When she finally moved, it was with a jerky, desperate gait. He could feel her exhaustion, the tremors in her limbs. It was almost time.

“Her will is failing,” Xavier noted, his voice laced with that same tiresome compassion.

“Good,” Talon clipped. “It makes the acquisition simpler.” He raised a hand and ran his fingers through his black hair. A flicker of the old stress, the ghost of a king who had lost everything, surfacing before he crushed it back into the depths of his being. This was different. This was not a kingdom he could lose. This was a possession.

He watched her turn into the next, darker alley. A perfect trap.

“Now,” he said, his voice dropping to a near-inaudible whisper. “Lucien, to the far end. Block her retreat. Xavier, you will enter from the street side. I want her to feel enclosed. I want her to understand there is no escape.”

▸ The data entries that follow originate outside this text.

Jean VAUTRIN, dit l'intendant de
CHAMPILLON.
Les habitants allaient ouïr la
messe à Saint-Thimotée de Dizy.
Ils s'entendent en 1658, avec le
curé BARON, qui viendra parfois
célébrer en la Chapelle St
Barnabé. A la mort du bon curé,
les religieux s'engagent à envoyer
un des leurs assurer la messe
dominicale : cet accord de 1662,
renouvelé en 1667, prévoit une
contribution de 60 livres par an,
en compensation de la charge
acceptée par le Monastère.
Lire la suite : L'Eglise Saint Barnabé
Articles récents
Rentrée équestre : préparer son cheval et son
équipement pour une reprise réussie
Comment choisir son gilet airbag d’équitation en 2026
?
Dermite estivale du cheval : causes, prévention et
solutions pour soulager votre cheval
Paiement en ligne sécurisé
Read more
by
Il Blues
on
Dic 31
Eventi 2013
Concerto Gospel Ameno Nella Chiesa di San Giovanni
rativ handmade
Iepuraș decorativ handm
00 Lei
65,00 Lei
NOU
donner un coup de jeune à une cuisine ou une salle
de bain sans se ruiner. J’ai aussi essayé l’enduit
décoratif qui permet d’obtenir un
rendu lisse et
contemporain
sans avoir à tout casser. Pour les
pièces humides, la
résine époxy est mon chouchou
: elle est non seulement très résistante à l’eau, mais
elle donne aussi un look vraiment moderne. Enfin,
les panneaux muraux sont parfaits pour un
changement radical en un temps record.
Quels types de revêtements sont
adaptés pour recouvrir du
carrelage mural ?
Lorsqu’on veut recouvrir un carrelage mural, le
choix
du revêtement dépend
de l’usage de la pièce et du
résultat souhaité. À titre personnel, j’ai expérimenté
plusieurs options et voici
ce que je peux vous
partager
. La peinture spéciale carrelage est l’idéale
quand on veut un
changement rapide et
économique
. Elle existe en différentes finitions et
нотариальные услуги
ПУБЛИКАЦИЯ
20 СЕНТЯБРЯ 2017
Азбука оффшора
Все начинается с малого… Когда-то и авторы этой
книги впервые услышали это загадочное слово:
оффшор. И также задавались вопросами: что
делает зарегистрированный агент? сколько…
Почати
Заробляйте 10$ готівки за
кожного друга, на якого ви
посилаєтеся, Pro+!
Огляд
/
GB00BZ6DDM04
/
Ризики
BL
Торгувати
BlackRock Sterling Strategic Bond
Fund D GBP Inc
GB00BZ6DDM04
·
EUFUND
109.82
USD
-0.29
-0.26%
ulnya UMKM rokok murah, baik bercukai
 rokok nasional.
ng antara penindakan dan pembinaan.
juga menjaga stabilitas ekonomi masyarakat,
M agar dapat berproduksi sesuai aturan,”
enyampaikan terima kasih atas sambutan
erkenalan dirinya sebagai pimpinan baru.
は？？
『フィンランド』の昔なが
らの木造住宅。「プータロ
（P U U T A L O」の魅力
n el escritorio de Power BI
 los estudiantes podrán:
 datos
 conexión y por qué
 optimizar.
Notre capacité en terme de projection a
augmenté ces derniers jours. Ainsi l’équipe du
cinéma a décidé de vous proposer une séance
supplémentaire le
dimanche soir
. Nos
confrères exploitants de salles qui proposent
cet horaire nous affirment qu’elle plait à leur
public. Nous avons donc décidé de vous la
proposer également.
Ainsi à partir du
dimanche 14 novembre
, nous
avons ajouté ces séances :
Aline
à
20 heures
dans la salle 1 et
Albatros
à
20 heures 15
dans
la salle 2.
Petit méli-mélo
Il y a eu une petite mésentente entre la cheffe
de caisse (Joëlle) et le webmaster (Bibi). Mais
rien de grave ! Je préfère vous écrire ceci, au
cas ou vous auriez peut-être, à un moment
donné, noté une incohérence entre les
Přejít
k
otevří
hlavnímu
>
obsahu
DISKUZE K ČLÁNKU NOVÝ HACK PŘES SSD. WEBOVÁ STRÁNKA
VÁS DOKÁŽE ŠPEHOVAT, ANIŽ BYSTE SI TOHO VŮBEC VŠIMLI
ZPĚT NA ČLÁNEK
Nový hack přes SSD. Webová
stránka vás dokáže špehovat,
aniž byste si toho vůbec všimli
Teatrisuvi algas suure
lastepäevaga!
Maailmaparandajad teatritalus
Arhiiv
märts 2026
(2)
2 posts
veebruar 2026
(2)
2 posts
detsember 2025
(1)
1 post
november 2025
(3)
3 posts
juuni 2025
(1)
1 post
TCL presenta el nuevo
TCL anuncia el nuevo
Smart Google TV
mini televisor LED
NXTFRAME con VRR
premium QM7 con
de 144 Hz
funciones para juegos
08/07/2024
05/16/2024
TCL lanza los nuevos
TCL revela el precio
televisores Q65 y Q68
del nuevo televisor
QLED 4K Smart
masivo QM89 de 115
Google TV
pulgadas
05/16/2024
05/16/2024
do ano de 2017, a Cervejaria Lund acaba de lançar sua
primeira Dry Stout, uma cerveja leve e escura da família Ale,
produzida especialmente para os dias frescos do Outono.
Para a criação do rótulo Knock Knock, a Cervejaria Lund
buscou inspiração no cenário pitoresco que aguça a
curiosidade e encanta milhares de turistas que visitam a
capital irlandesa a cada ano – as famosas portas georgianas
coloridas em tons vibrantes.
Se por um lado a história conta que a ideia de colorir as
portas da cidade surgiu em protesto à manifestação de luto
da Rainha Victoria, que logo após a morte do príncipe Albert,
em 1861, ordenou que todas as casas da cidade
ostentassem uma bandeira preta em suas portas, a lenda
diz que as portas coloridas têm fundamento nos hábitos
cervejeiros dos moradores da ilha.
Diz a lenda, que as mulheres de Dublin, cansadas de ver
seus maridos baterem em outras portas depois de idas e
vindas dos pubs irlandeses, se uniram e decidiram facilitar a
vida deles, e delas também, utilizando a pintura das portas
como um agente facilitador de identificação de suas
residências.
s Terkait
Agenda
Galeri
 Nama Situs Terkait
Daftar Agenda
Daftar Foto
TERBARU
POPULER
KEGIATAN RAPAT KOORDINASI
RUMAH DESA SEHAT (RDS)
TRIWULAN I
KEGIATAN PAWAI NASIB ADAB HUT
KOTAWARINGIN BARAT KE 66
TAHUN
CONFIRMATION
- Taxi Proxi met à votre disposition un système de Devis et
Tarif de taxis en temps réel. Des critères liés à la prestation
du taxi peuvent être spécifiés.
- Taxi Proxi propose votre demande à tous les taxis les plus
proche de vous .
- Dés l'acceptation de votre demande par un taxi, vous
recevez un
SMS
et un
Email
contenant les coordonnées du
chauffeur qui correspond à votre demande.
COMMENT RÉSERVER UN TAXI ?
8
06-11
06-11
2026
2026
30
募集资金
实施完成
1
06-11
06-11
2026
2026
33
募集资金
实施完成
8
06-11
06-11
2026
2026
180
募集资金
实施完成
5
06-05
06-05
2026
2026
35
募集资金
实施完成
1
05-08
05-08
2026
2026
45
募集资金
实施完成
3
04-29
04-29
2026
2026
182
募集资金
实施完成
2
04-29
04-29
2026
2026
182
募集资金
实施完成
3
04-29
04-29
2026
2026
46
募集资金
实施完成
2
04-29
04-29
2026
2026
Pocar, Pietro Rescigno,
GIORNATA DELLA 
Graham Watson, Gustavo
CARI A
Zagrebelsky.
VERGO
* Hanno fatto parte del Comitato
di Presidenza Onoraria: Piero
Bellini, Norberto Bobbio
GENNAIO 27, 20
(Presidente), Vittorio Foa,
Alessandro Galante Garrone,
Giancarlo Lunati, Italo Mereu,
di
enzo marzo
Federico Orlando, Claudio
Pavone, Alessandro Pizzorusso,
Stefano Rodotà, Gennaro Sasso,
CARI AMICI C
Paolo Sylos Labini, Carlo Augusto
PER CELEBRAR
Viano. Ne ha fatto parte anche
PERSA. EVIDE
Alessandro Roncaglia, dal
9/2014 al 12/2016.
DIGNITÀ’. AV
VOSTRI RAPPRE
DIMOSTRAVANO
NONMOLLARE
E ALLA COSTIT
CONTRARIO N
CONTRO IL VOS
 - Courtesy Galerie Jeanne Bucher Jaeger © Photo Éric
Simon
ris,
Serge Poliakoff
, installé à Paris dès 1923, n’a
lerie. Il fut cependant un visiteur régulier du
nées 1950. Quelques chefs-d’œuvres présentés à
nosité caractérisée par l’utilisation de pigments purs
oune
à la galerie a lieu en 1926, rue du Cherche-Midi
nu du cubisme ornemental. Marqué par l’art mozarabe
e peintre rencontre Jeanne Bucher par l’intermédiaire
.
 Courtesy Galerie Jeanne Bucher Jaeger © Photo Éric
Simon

As the others moved with the silent, impossible speed of their kind, Talon remained. He was the axis of her fear. He watched her spin around, her thin voice calling out into the darkness. A futile, but adorable, gesture.

He let her feel the full weight of three ancient gazes. He let her scent the promise of something ancient and powerful on the wind. He let her run, because her flight was not an escape. It was a path, and it led directly to him, and to the home he had prepared. He was not a monster. He was a collector. And his new pet was finally ready to be brought into the fold.